Finally, to investigate whether autophagy-induced Ldha expression is a key factor in altering the hair follicle cycle, we injected Rapa solution, Rapa + si-Ldha solution or solvent into the dorsal skin of C57 mice every other day and recorded the hair follicle coverage area (%) on days 0, 7, 9, and 11. On day 11, hair follicles in Rapa-treated mice mostly entered anagen, whereas most hair follicles in Rapa + si-Ldha-treated mice were still in the telogen-anagen transition. This indicated that transfection with si-Ldha significantly inhibited Rapa-induced hair follicle growth (Fig. 7A–C). Human hair follicles were cultured in William's E conditioned medium containing Rapa solution, Rapa + si-Ldha solution or solvent, and the length changes of each hair follicle after 1–7 days of treatment and the stage of hair follicle cycle at day 7 were assessed. On day 7, compared to hair follicles treated with Rapa alone, the Rapa + si-Ldha group showed a 10–30% decrease in anagen and a 20–30% increase in catagen, and the elongation rate also decreased by approximately 10% (Fig. 7D–F). These results indicated that transfection with si-Ldha significantly inhibited the effects of Rapa on prolonging hair follicles anagen and promoting hair follicle growth.
In summary, these data suggest that autophagy activates HFSC by upregulating Ldha expression to promote the shift of HFSC metabolism toward glycolysis, thereby regulating the hair follicle cycle and promoting hair growth.

> [Description of the task]:
Transcribe the stretch of the hair follicle passage from "In summary, these" through "promoting hair growth." word for word.

> [Material supplied]:

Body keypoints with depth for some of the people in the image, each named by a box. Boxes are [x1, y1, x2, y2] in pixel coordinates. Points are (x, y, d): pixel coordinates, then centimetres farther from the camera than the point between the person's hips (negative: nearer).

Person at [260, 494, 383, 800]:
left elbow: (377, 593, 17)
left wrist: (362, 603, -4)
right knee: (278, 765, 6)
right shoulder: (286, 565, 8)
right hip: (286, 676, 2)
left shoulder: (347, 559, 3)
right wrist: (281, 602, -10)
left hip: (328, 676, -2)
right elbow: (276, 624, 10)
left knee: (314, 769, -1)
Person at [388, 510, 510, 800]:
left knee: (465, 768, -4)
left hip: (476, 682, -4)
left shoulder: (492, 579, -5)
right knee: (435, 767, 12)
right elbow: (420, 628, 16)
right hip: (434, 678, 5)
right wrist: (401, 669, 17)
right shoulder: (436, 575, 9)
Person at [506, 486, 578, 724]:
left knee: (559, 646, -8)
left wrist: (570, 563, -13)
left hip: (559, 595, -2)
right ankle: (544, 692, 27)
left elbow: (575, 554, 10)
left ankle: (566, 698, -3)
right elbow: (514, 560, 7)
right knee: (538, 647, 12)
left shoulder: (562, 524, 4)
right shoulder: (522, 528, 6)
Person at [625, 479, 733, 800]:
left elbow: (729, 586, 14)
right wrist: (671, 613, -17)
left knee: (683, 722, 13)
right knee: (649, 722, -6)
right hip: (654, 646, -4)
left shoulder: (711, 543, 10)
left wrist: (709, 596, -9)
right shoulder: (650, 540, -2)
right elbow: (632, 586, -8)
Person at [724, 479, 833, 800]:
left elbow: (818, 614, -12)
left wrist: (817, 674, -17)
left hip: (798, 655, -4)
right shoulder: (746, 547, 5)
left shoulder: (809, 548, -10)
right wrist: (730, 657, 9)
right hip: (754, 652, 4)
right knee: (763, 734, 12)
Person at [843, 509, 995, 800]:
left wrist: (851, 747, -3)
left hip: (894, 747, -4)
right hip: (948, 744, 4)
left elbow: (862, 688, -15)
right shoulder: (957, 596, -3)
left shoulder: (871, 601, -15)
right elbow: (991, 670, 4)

> [Result of the exercise]:
In summary, these data suggest that autophagy activates HFSC by upregulating Ldha expression to promote the shift of HFSC metabolism toward glycolysis, thereby regulating the hair follicle cycle and promoting hair growth.